* _SOURCE DATA_:
┄┄┄┄┄┄┄┄┄┄┄┄┄┄┄┄┄┄┄┄

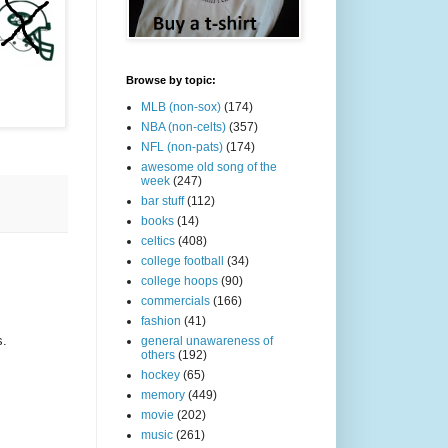
Browse by topic:
MLB (non-sox)
(174)
NBA (non-celts)
(357)
NFL (non-pats)
(174)
awesome old song of the
week
(247)
bar stuff
(112)
books
(14)
celtics
(408)
college football
(34)
college hoops
(90)
commercials
(166)
fashion
(41)
s.
general unawareness of
others
(192)
hockey
(65)
memory
(449)
movie
(202)
music
(261)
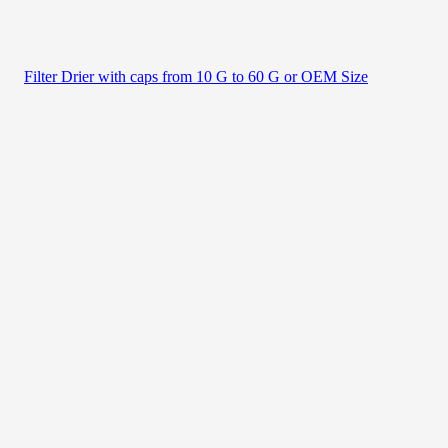
Filter Drier with caps from 10 G to 60 G or OEM Size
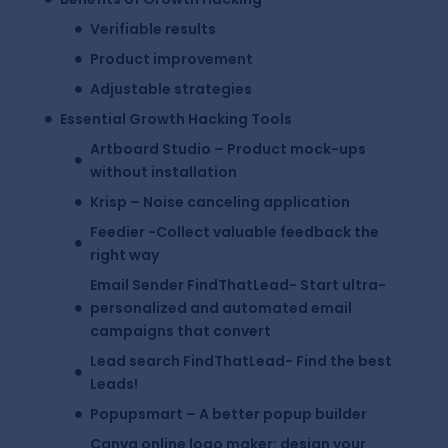
Verifiable results
Product improvement
Adjustable strategies
Essential Growth Hacking Tools
Artboard Studio – Product mock-ups
without installation
Krisp – Noise canceling application
Feedier -Collect valuable feedback the
right way
Email Sender FindThatLead- Start ultra-
personalized and automated email
campaigns that convert
Lead search FindThatLead- Find the best
Leads!
Popupsmart – A better popup builder
Canva online logo maker: design your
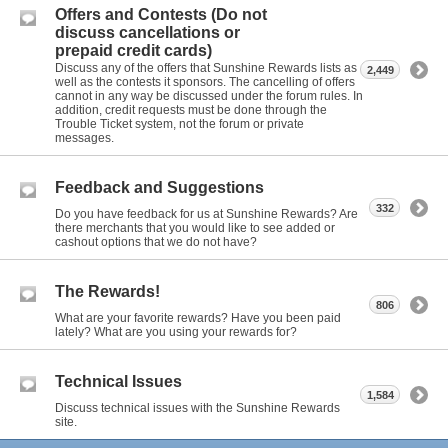
Offers and Contests (Do not
discuss cancellations or
prepaid credit cards)
Discuss any of the offers that Sunshine Rewards lists as
2,449
well as the contests it sponsors. The cancelling of offers
cannot in any way be discussed under the forum rules. In
addition, credit requests must be done through the
Trouble Ticket system, not the forum or private
messages.
Feedback and Suggestions
332
Do you have feedback for us at Sunshine Rewards? Are
there merchants that you would like to see added or
cashout options that we do not have?
The Rewards!
806
What are your favorite rewards? Have you been paid
lately? What are you using your rewards for?
Technical Issues
1,584
Discuss technical issues with the Sunshine Rewards
site.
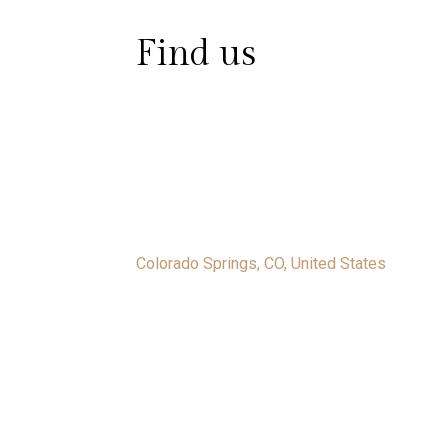
Find us
Colorado Springs, CO, United States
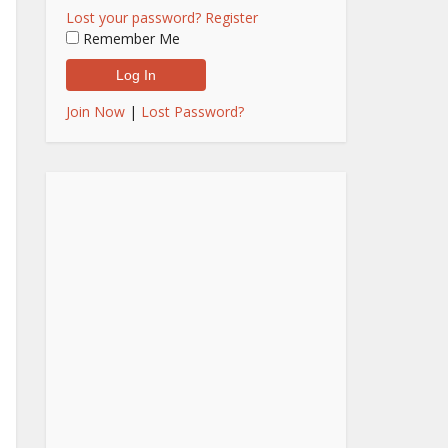
Lost your password?
Register
Remember Me
Join Now
|
Lost Password?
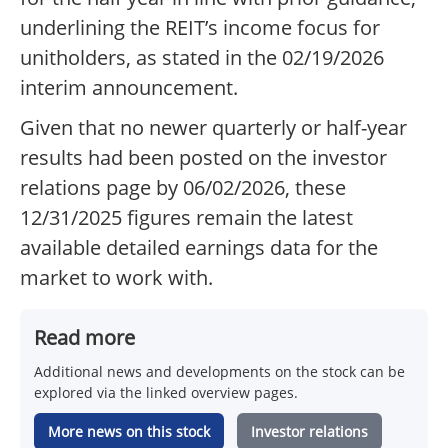
underlining the REIT’s income focus for
unitholders, as stated in the 02/19/2026
interim announcement.
Given that no newer quarterly or half-year
results had been posted on the investor
relations page by 06/02/2026, these
12/31/2025 figures remain the latest
available detailed earnings data for the
market to work with.
Read more
Additional news and developments on the stock can be
explored via the linked overview pages.
More news on this stock
Investor relations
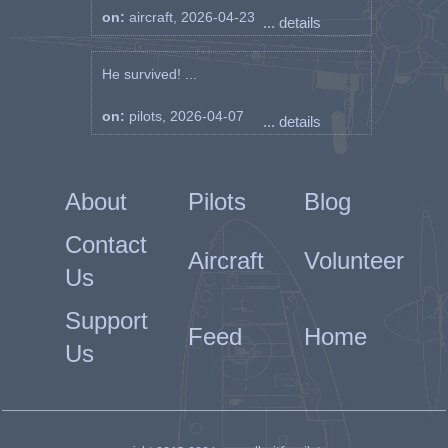
on:
aircraft, 2026-04-23
... details
He survived! ...
on:
pilots, 2026-04-07
... details
About
Pilots
Blog
Contact
Aircraft
Volunteer
Us
Support
Feed
Home
Us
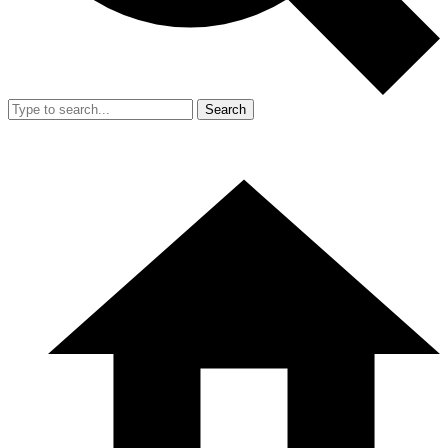
Search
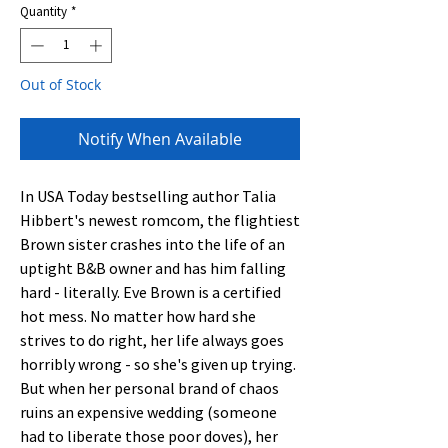
Quantity
*
Out of Stock
Notify When Available
In USA Today bestselling author Talia 
Hibbert's newest romcom, the flightiest 
Brown sister crashes into the life of an 
uptight B&B owner and has him falling 
hard - literally. Eve Brown is a certified 
hot mess. No matter how hard she 
strives to do right, her life always goes 
horribly wrong - so she's given up trying. 
But when her personal brand of chaos 
ruins an expensive wedding (someone 
had to liberate those poor doves), her 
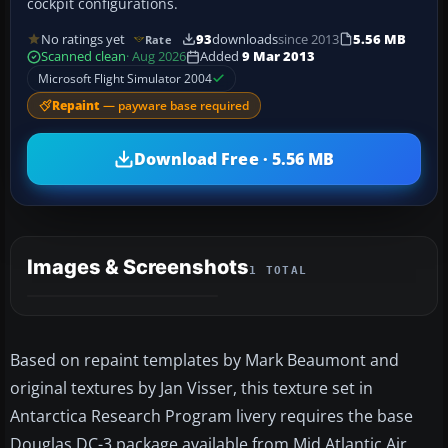
cockpit configurations.
No ratings yet
93
downloads
since 2013
5.56 MB
Rate
Scanned clean
· Aug 2026
Added
9 Mar 2013
Microsoft Flight Simulator 2004
Repaint
— payware base required
Download Free · 5.56 MB
Images & Screenshots
1 TOTAL
Based on repaint templates by Mark Beaumont and
original textures by Jan Visser, this texture set in
Antarctica Research Program livery requires the base
Douglas DC-3 package available from Mid Atlantic Air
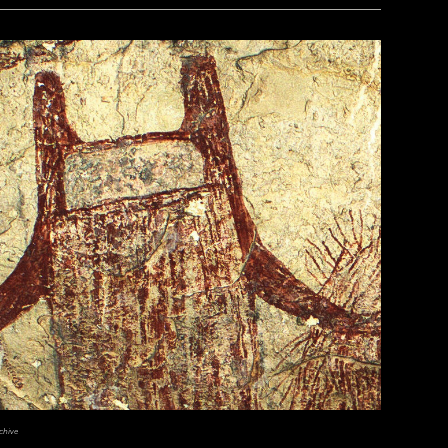
chive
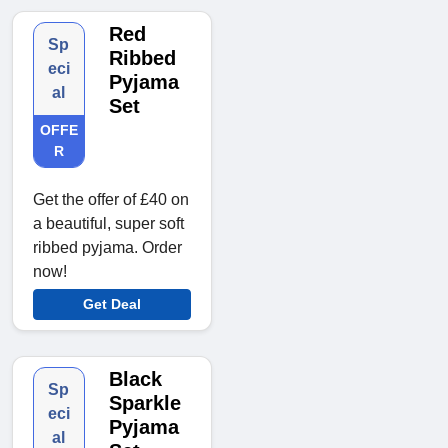
Red
Sp
Ribbed
eci
Pyjama
al
Set
OFFE
R
Get the offer of £40 on
a beautiful, super soft
ribbed pyjama. Order
now!
Get Deal
Black
Sp
Sparkle
eci
Pyjama
al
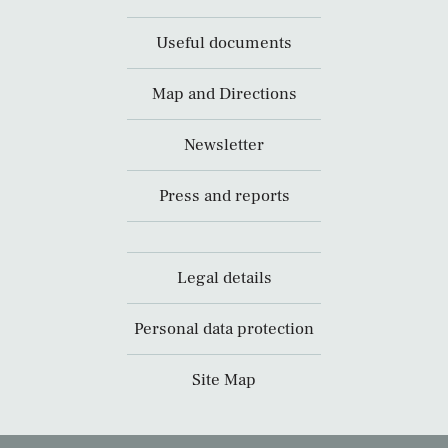
Useful documents
Map and Directions
Newsletter
Press and reports
Legal details
Personal data protection
Site Map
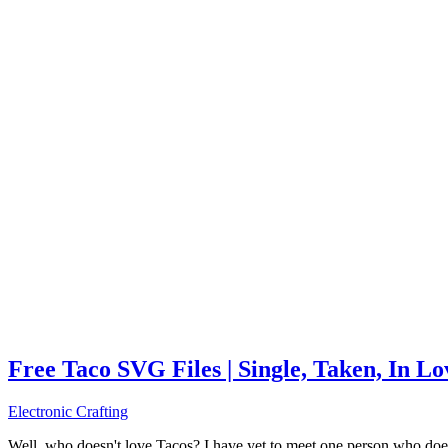
Free Taco SVG Files | Single, Taken, In L
Electronic Crafting
Well, who doesn't love Tacos? I have yet to meet one person who does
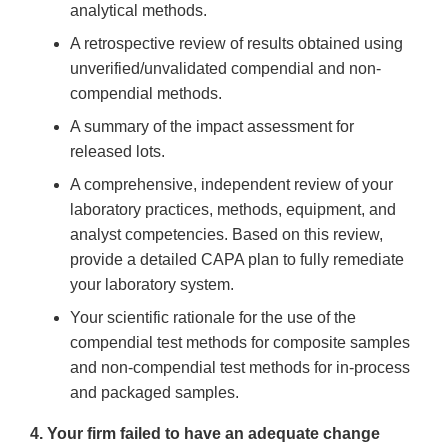
analytical methods.
A retrospective review of results obtained using
unverified/unvalidated compendial and non-
compendial methods.
A summary of the impact assessment for
released lots.
A comprehensive, independent review of your
laboratory practices, methods, equipment, and
analyst competencies. Based on this review,
provide a detailed CAPA plan to fully remediate
your laboratory system.
Your scientific rationale for the use of the
compendial test methods for composite samples
and non-compendial test methods for in-process
and packaged samples.
4. Your firm failed to have an adequate change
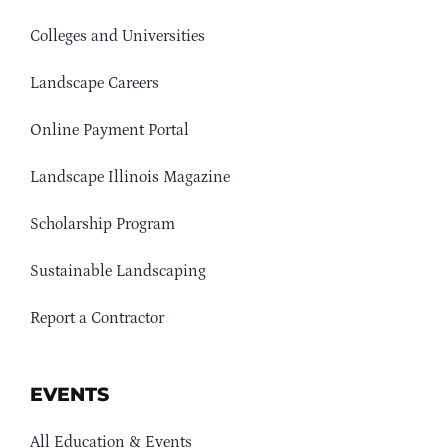
Colleges and Universities
Landscape Careers
Online Payment Portal
Landscape Illinois Magazine
Scholarship Program
Sustainable Landscaping
Report a Contractor
EVENTS
All Education & Events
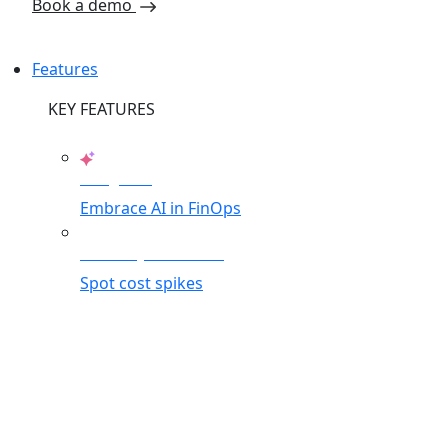
Book a demo
Features
KEY FEATURES
AI Agents
Embrace AI in FinOps
Anomaly Detection
Spot cost spikes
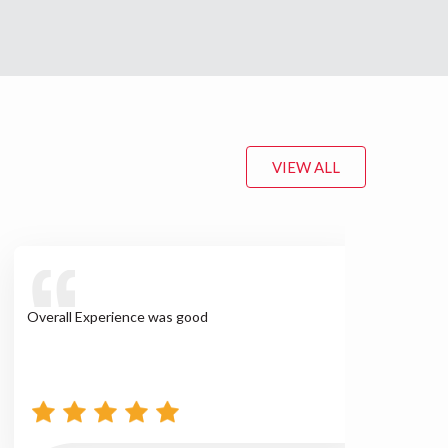
VIEW ALL
Overall Experience was good
We w
sup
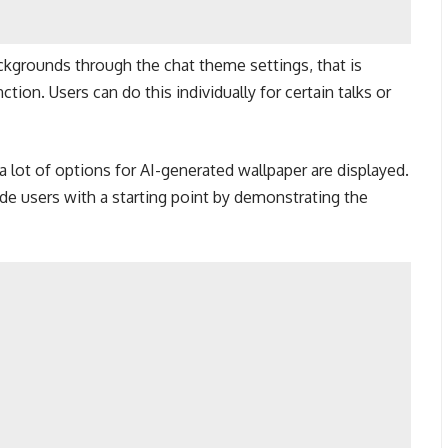
ckgrounds through the chat theme settings, that is
ion. Users can do this individually for certain talks or
a lot of options for AI-generated wallpaper are displayed.
 users with a starting point by demonstrating the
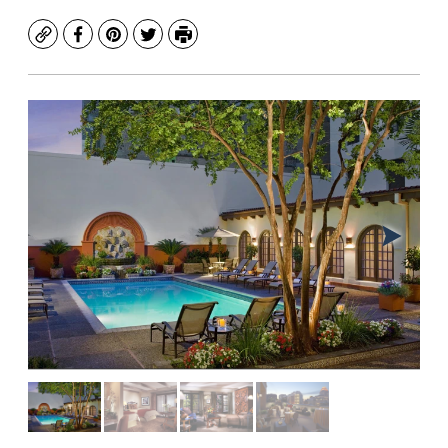
Copy
Facebook
Pinterest
Twitter
Print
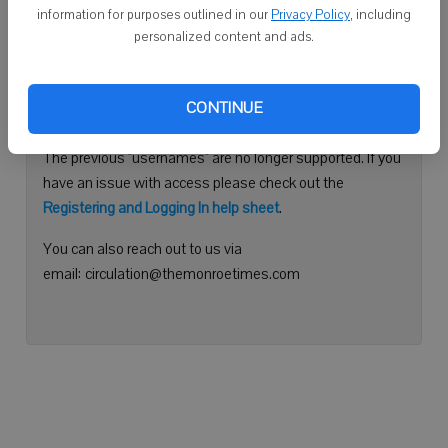
information for purposes outlined in our
Privacy Policy
, including
Continue with Facebook
personalized content and ads.
Need help logging in?
CONTINUE
Please use your e-mail address to log into your account.
The previous "usernames" are no longer supported. If you
have an issue with access please check out the
Registering and Logging In help sheet
.
You can also reach out to us via
email: circulation@themonroetimes.com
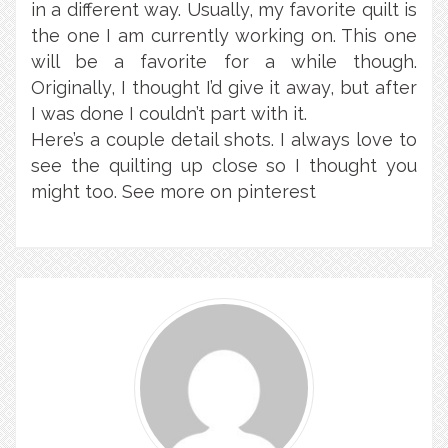
in a different way. Usually, my favorite quilt is
the one I am currently working on. This one
will be a favorite for a while though.
Originally, I thought I’d give it away, but after
I was done I couldn’t part with it.
Here’s a couple detail shots. I always love to
see the quilting up close so I thought you
might too. See more on pinterest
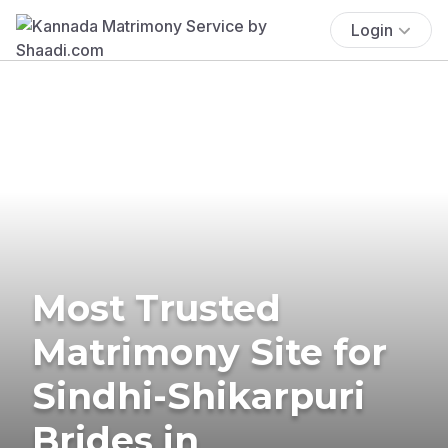
Login
Most Trusted
Matrimony Site for
Sindhi-Shikarpuri
Brides in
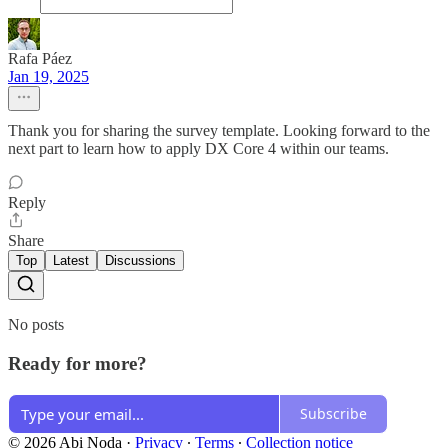
Rafa Páez
Jan 19, 2025
Thank you for sharing the survey template. Looking forward to the
next part to learn how to apply DX Core 4 within our teams.
Reply
Share
Top
Latest
Discussions
No posts
Ready for more?
Subscribe
© 2026 Abi Noda
·
Privacy
∙
Terms
∙
Collection notice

┄┄┄┄┄┄┄┄┄┄┄┄┄┄┄┄┄┄┄┄

Copy the lines above exactly, starting with the line that contains "Discuss any of" and ending with the line that contains "interim announcement.", and leave out any pictures.

* _EXERCISE ANSWER_:
Discuss any of the offers that Sunshine Rewards lists as
2,449
well as the contests it sponsors. The cancelling of offers
cannot in any way be discussed under the forum rules. In
addition, credit requests must be done through the
Trouble Ticket system, not the forum or private
messages.
Feedback and Suggestions
332
Do you have feedback for us at Sunshine Rewards? Are
there merchants that you would like to see added or
cashout options that we do not have?
The Rewards!
806
What are your favorite rewards? Have you been paid
lately? What are you using your rewards for?
Technical Issues
1,584
Discuss technical issues with the Sunshine Rewards
site.
Find us
Colorado Springs, CO, United States
Lost your password?
Register
Remember Me
Join Now
|
Lost Password?
underlining the REIT’s income focus for
unitholders, as stated in the 02/19/2026
interim announcement.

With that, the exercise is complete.